Pull out of the data below the stretch of lines bounded by the one containing "Out of State" and the one containing "Scott Henry, PA", both bounds included, unchanged.

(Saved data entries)
+-------+

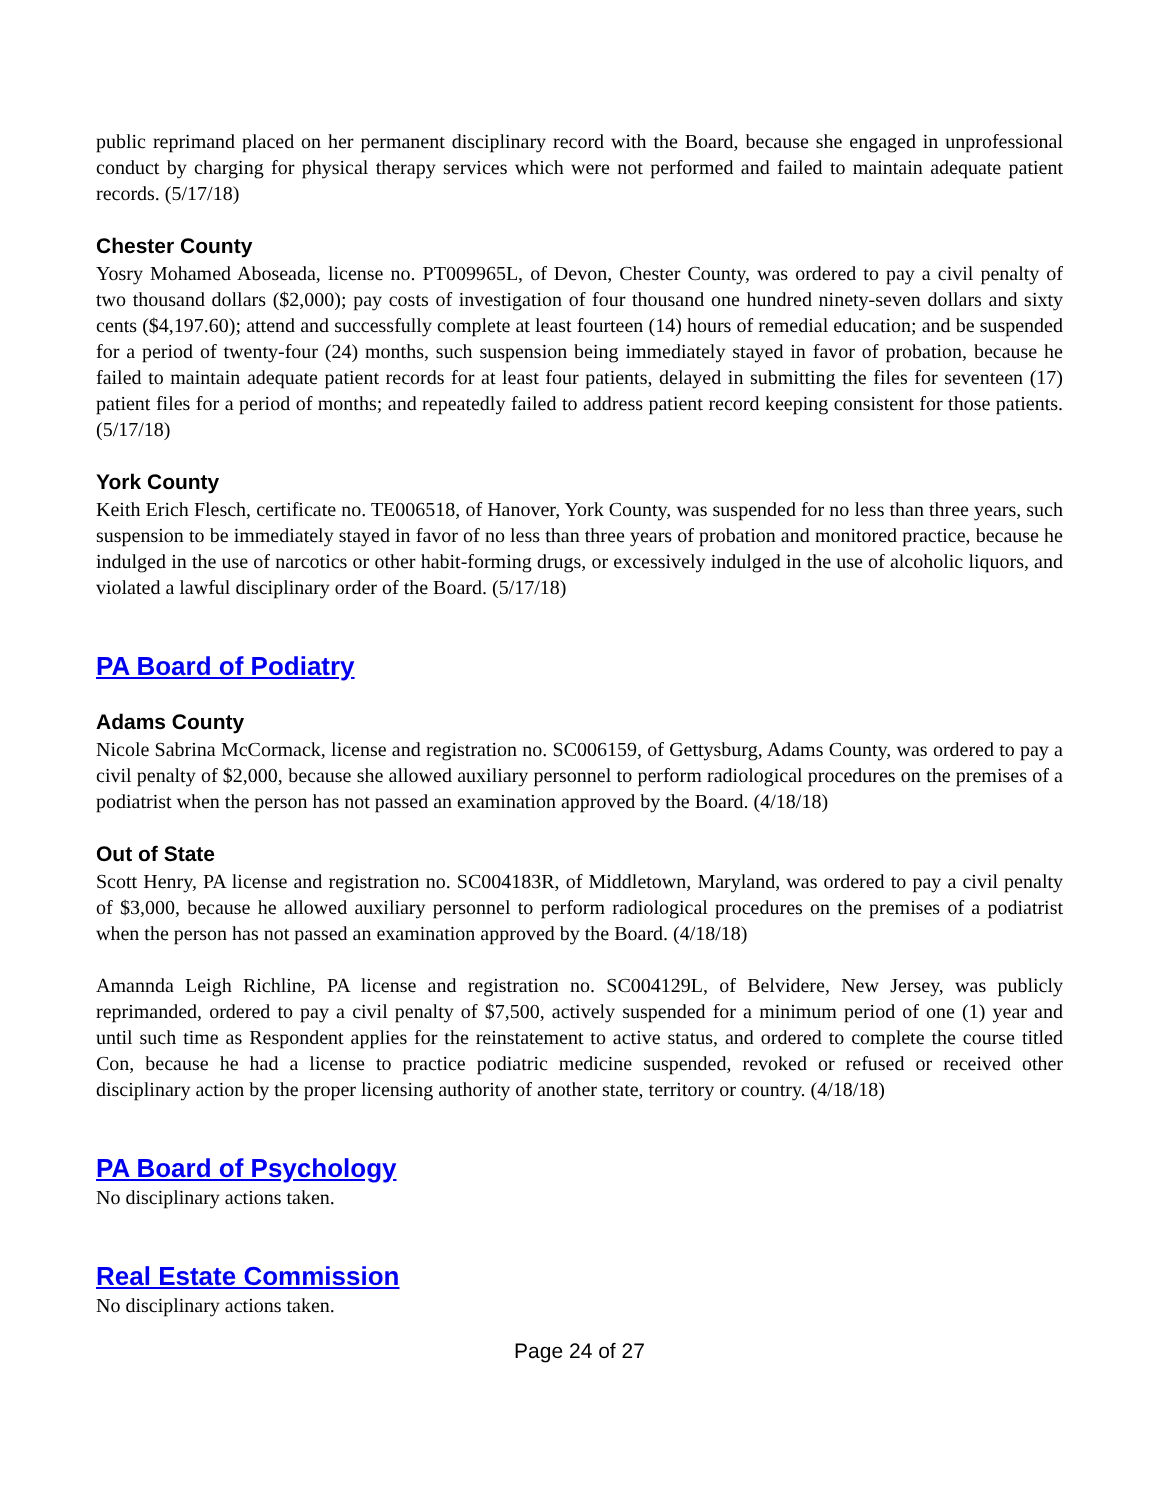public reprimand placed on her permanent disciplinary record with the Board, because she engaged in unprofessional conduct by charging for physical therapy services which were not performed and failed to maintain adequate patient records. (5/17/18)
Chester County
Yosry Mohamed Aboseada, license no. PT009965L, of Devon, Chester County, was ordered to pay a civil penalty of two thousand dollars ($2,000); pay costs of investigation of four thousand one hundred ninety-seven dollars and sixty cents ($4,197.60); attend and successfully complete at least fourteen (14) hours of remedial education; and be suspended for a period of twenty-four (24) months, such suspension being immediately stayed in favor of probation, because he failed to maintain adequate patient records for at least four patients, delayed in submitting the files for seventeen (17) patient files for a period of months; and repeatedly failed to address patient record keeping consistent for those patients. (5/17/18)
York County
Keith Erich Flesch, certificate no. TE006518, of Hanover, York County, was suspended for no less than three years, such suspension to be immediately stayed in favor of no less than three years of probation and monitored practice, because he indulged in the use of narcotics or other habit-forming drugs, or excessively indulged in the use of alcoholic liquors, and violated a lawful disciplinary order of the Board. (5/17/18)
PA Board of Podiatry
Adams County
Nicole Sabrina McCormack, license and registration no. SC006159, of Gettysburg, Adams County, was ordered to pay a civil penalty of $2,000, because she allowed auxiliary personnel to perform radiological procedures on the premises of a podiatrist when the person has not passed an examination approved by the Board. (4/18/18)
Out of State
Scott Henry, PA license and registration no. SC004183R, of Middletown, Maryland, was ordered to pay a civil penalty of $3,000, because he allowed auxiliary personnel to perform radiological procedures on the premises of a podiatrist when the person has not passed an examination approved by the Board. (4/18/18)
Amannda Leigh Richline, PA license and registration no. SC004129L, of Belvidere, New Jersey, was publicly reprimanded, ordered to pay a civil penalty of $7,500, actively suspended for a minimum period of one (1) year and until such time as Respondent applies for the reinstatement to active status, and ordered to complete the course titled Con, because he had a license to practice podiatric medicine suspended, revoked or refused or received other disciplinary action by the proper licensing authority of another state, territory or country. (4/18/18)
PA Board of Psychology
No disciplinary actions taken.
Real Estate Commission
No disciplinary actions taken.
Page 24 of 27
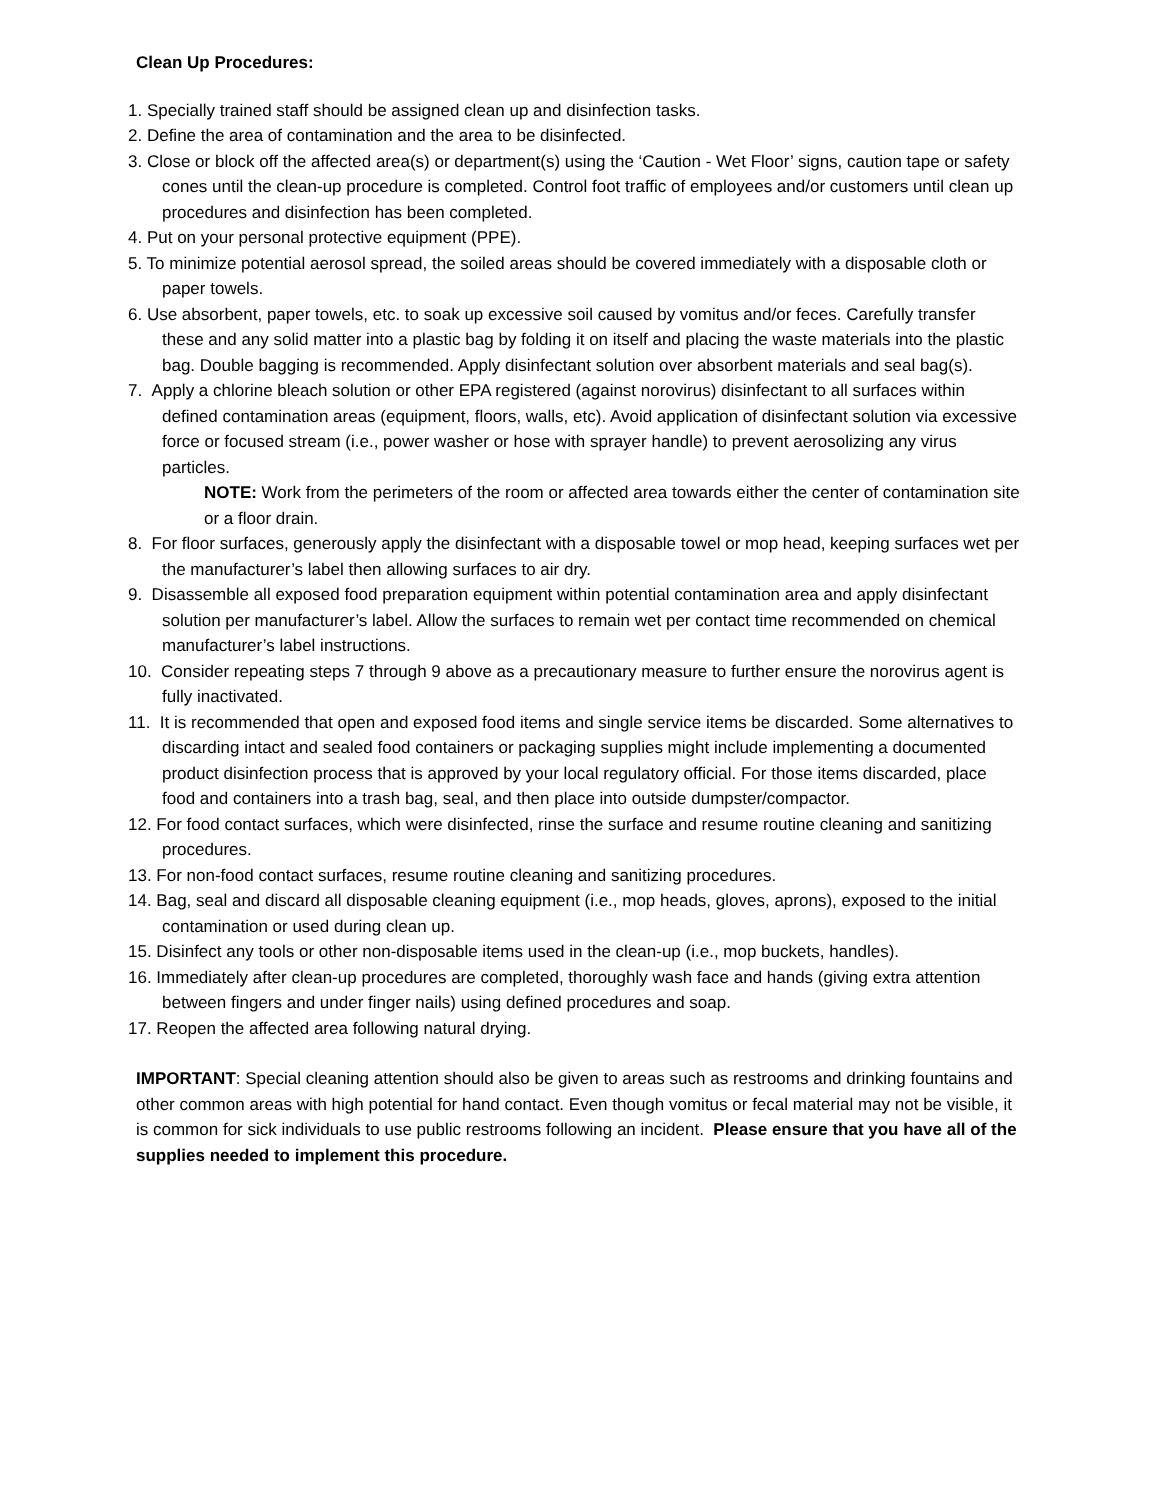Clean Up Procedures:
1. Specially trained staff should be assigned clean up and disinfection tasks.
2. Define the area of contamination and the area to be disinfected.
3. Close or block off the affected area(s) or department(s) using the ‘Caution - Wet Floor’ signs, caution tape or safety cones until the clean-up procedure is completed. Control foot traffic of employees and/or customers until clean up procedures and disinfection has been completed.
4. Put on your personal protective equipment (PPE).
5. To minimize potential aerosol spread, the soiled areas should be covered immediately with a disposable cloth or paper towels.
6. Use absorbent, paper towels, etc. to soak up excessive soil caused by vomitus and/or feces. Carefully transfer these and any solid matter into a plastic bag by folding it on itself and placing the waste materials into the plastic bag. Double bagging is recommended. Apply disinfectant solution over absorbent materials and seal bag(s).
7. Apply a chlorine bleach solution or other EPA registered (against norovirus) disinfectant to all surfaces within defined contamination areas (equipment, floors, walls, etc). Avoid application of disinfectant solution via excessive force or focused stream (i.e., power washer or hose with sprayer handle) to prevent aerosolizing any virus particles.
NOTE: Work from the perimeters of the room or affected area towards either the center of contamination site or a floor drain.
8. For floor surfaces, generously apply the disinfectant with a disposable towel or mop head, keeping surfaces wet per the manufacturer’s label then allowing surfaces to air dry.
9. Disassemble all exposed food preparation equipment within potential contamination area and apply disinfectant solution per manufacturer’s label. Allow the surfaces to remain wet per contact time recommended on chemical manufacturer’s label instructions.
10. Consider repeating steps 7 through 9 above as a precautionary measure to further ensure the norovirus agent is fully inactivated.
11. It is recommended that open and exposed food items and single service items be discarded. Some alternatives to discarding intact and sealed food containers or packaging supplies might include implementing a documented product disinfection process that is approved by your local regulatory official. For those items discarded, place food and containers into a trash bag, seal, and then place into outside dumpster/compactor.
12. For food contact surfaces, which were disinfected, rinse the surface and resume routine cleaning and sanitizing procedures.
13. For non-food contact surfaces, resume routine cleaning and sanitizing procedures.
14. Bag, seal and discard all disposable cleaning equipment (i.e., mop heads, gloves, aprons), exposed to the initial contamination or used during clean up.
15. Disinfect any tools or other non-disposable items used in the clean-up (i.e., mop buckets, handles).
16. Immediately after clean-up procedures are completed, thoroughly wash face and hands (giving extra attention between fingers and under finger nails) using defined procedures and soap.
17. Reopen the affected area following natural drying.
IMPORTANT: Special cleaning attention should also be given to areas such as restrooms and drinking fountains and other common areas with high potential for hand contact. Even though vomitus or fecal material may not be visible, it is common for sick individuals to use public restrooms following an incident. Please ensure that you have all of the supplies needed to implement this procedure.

+-------+

### Answer to the problem
Out of State
Scott Henry, PA license and registration no. SC004183R, of Middletown, Maryland, was ordered to pay a civil penalty of $3,000, because he allowed auxiliary personnel to perform radiological procedures on the premises of a podiatrist when the person has not passed an examination approved by the Board. (4/18/18)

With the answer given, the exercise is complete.